# INSTRUCTIONS TO FOLLOW
Please restate the entries verbatim. The copy should hold no pictures.

DATA IN THIS EXERCISE Block Start

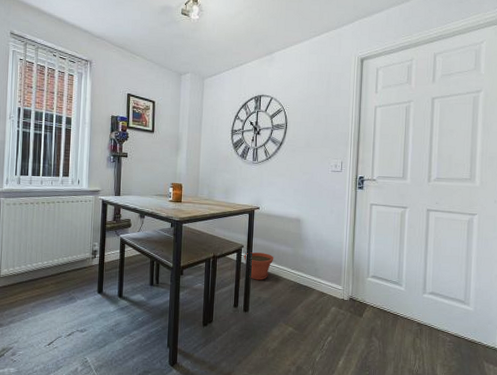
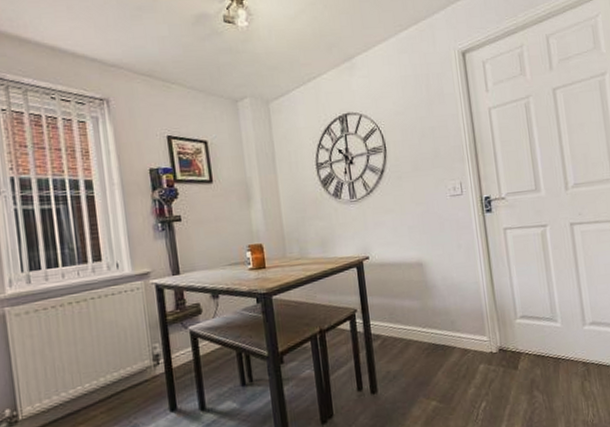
plant pot: present [244,252,274,280] -> none [359,313,399,351]

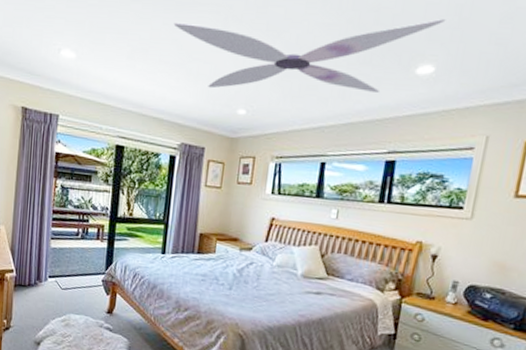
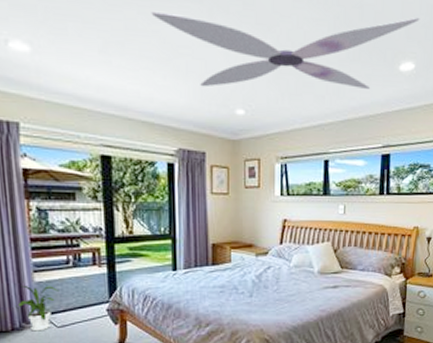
house plant: none [34,249,68,290] -> present [15,286,59,332]

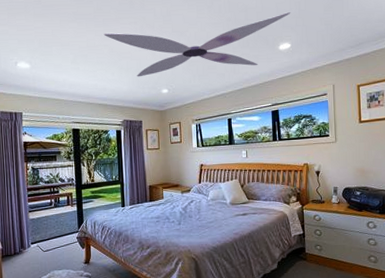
house plant: present [15,286,59,332] -> none [17,221,45,255]

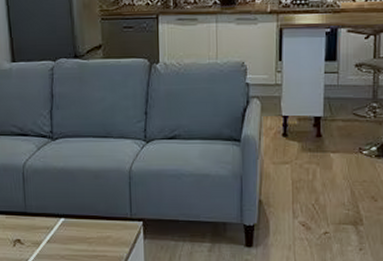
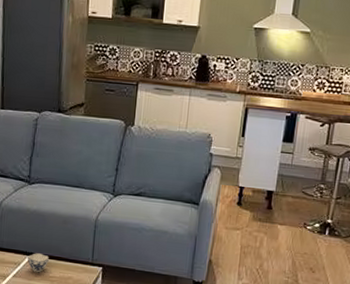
teacup: none [59,213,85,236] -> present [27,252,50,273]

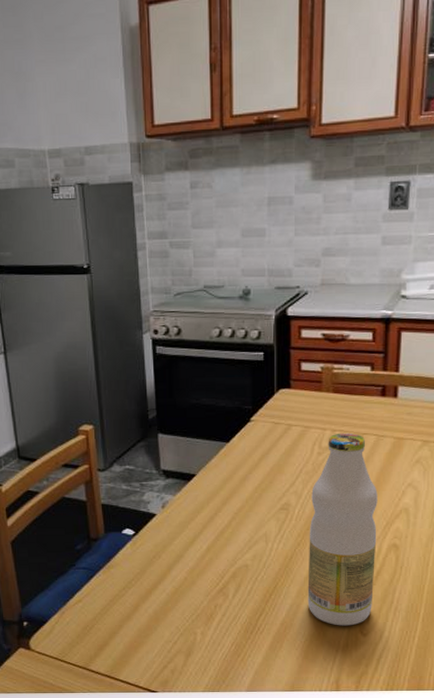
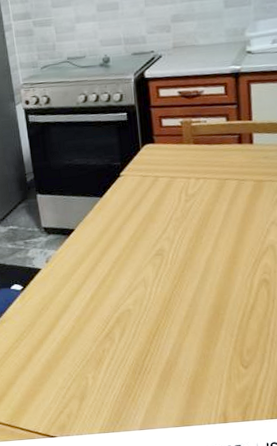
bottle: present [307,432,378,626] -> none [182,179,250,361]

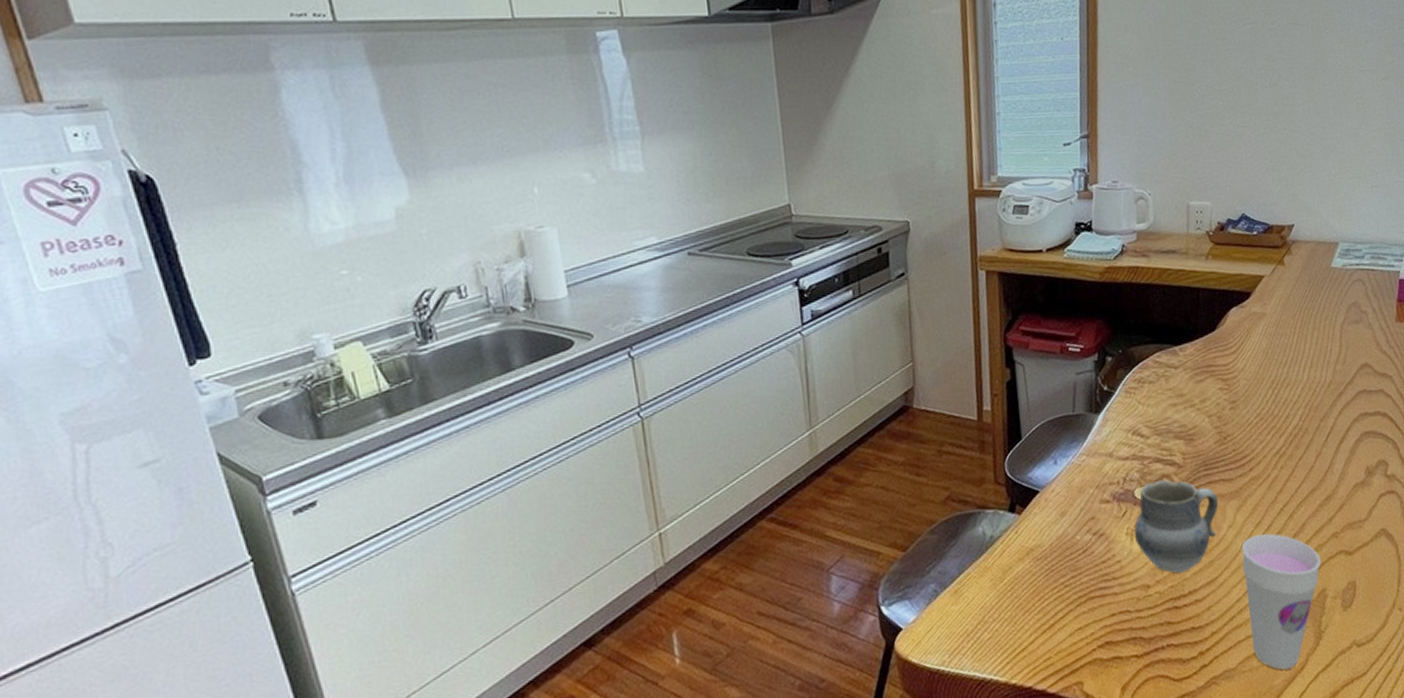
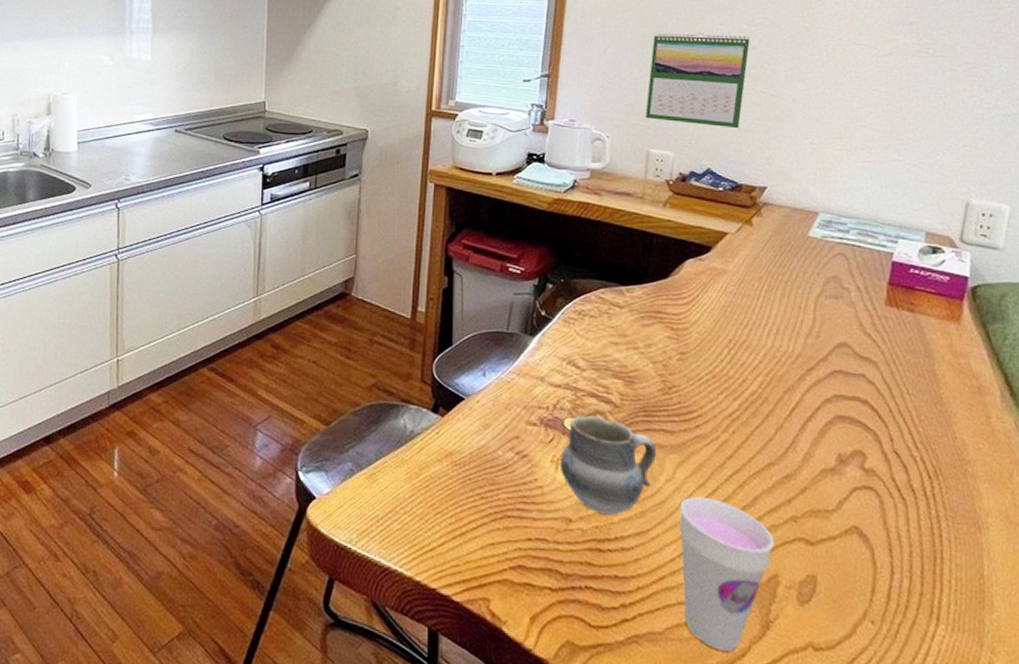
calendar: none [1182,72,1271,171] -> present [646,32,750,129]

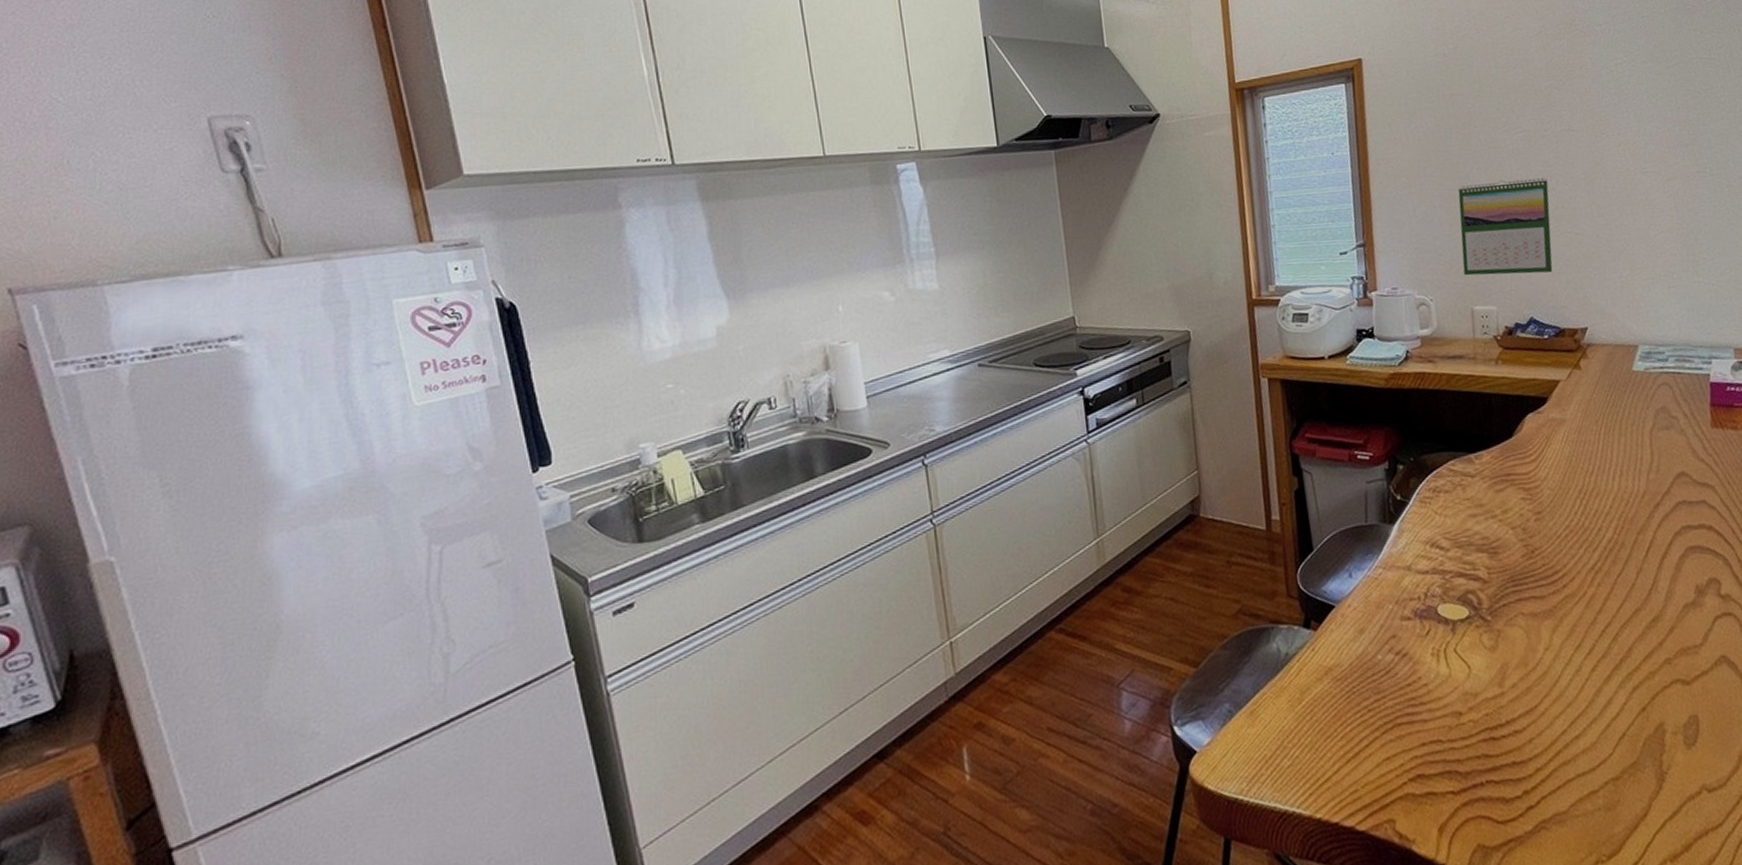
cup: present [559,415,657,516] -> none [1439,596,1533,701]
cup: present [679,496,775,651] -> none [1561,658,1655,816]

DATA IN THIS EXERCISE Block End

# COMPLETED EXERCISE
plant pot: present [244,252,274,280] -> none [359,313,399,351]

house plant: none [34,249,68,290] -> present [15,286,59,332]

house plant: present [15,286,59,332] -> none [17,221,45,255]

teacup: none [59,213,85,236] -> present [27,252,50,273]

bottle: present [307,432,378,626] -> none [182,179,250,361]

calendar: none [1182,72,1271,171] -> present [646,32,750,129]

cup: present [559,415,657,516] -> none [1439,596,1533,701]
cup: present [679,496,775,651] -> none [1561,658,1655,816]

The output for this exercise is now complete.